Search code examples
rdata-cleaning

cleaning time series based on previous timepoints


In my clincal dataset, I have a unique identifors by patient ID and time, and then the variable of interest that look like so:

patientid <- c(100,100,100,101,101,101,102,102,102,104,104,104)
time <- c(1,2,3,1,2,3,1,2,3,1,2,3)
V1 <- c(1,1,NA,2,1,NA,1,3,NA,NA,1,NA)

Data <- data.frame(patientid=patientid, time=time, V1=V1)

Timepoint 3 is blank for each patient.
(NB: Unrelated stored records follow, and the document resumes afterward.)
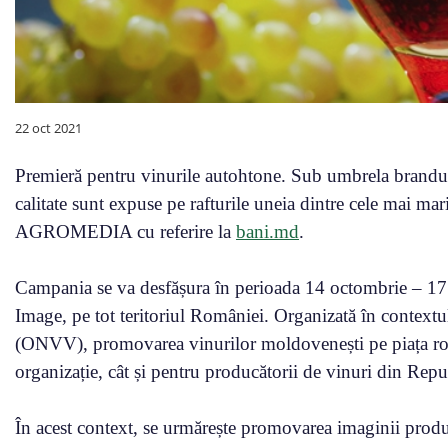
22 oct 2021
Premieră pentru vinurile autohtone. Sub umbrela brandu
calitate sunt expuse pe rafturile uneia dintre cele mai m
AGROMEDIA cu referire la
bani.md
.
Campania se va desfășura în perioada 14 octombrie – 17 
Image, pe tot teritoriul României. Organizată în contextul
(ONVV), promovarea vinurilor moldovenești pe piața româ
organizație, cât și pentru producătorii de vinuri din Re
În acest context, se urmărește promovarea imaginii produs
I want to fill in timepoint three for each patient based on the following criteria. If at either time point 1 or 2 the variable is coded as a 2 or 3 then time point 3 should be coded as a 2. If at both time point 1 and 2, variable is coded as a 1 then time point point 3 should be coded as a one. If there is missing data at time point 1 or 2 then time point three should be missing. So for the toy expample it should look like this:

patientid <- c(100,100,100,101,101,101,102,102,102,104,104,104)
time <- c(1,2,3,1,2,3,1,2,3,1,2,3)
V1 <- c(1,1,1,2,1,2,1,3,2,NA,1,NA)

Data <- data.frame(patientid=patientid, time=time, V1=V1)

Solution

  • This should do it!

    library(tidyverse)
    
    patientid <- c(100,100,100,101,101,101,102,102,102,104,104,104)
    time <- c(1,2,3,1,2,3,1,2,3,1,2,3)
    V1 <- c(1,1,NA,2,1,NA,1,3,NA,NA,1,NA)
    
    Data <- data.frame(patientid=patientid, time=time, V1=V1)
    
    Data <- Data %>% pivot_wider(names_from = "time", values_from = "V1", 
                                 names_prefix = "timepoint_")
    
    timepoint_impute <- function(x,y) {
      if(is.na(x) | is.na(y)) {
        return(NA)
      } else if(2 %in% c(x,y) | 3 %in% c(x,y)) {
        return(2)
      } else if(x==1 & y==1) {
        return(1)
      }
    }
    
    Data$timepoint_3 <- map2(.x = Data$timepoint_1, .y = Data$timepoint_2,
                              .f = timepoint_impute)
    

    You end up with wide data format but if you need long data format you can just use tidyr::pivot_longer. This approach writes a custom function to handle the logic you need.